How do I evalute this?

Question

This question is probably meaningless. I am the author. Please delete it. Thank you.

Answer 1

In your question as originally stated you were asking about

\begin{equation} \lim_{h\to0}\sum_{i=1}^{\frac{b-a}{h}}f(x_i)h\tag{1} \end{equation}

This is a Riemann sum which, if $f$ is continuous on the interval $[a,b]$ approaches

\begin{equation} \int_a^bf(x)\,dx \end{equation}

In the expression the interval $[a,b]$ is subdivided into $n>0$ subintervals of equal length $h=\dfrac{b-a}{n}$ which means that $n=\dfrac{b-a}{h}$. Therefore equation $(1)$ can be written

\begin{equation} \lim_{h\to0}\sum_{i=1}^{n}f(x_i)h\tag{2} \end{equation}

On each subinterval an $x_i$ is chosen and a rectangle is formed with base the $i$th subinterval of $[a,b]$ which has length $h$ and height equal to $f(x_i)$. Thus the area of the $i$th rectangle is $f(x_i)h$. The sum of all the rectangles is the summation in equation $(2)$.

Now as $n\to\infty$ we have $h\to0^+$ so the sum of the rectangles will approach the area under $f$ on $[a,b]$ as a limit.
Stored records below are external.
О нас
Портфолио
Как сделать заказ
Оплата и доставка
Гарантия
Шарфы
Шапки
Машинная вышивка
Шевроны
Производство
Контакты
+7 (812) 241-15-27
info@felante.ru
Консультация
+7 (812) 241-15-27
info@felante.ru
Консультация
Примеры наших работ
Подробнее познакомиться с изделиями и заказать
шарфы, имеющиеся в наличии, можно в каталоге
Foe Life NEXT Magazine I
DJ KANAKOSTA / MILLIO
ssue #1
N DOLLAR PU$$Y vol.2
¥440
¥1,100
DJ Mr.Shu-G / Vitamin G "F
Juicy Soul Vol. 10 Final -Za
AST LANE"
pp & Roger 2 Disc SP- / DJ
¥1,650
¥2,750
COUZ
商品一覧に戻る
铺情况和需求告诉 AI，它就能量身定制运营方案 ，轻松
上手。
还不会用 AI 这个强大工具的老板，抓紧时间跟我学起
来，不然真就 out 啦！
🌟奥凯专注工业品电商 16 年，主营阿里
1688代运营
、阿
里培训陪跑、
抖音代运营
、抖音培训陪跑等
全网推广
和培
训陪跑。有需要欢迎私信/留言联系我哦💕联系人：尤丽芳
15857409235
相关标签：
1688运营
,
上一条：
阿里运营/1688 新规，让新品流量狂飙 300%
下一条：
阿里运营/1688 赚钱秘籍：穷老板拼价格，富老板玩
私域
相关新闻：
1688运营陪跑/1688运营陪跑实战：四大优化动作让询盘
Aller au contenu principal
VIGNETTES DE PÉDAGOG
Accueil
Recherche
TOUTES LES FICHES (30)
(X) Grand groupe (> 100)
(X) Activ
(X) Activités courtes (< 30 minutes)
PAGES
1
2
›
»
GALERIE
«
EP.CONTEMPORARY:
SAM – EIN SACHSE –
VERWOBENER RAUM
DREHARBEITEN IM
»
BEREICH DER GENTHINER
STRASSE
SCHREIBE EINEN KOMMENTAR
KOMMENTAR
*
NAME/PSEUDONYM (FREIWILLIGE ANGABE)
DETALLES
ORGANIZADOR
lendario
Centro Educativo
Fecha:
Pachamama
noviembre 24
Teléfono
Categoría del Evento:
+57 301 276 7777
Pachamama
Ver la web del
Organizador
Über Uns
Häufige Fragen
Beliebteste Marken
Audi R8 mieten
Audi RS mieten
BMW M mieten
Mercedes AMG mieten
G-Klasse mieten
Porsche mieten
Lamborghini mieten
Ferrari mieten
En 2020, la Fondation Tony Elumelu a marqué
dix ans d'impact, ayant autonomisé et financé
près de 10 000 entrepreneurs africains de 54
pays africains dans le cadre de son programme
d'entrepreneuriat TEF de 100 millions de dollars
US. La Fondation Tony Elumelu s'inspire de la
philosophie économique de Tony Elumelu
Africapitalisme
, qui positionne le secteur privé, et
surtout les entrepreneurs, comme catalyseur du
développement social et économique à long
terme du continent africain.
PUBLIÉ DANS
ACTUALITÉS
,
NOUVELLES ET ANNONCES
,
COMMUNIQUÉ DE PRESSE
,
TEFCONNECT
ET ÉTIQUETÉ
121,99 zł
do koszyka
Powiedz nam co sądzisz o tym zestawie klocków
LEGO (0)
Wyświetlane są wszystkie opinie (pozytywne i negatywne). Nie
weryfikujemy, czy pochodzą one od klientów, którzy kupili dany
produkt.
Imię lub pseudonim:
Notice that $h$ is always positive so $h\to0^-$ makes no sense in this context, so it is actually

\begin{equation} \lim_{h\to0^+}\sum_{i=1}^{n}f(x_i)h\tag{2}=\int_a^bf(x)\,dx \end{equation}

This is why Wolfram said (according to your original statement of the problem) that the two-sided limit does not exist.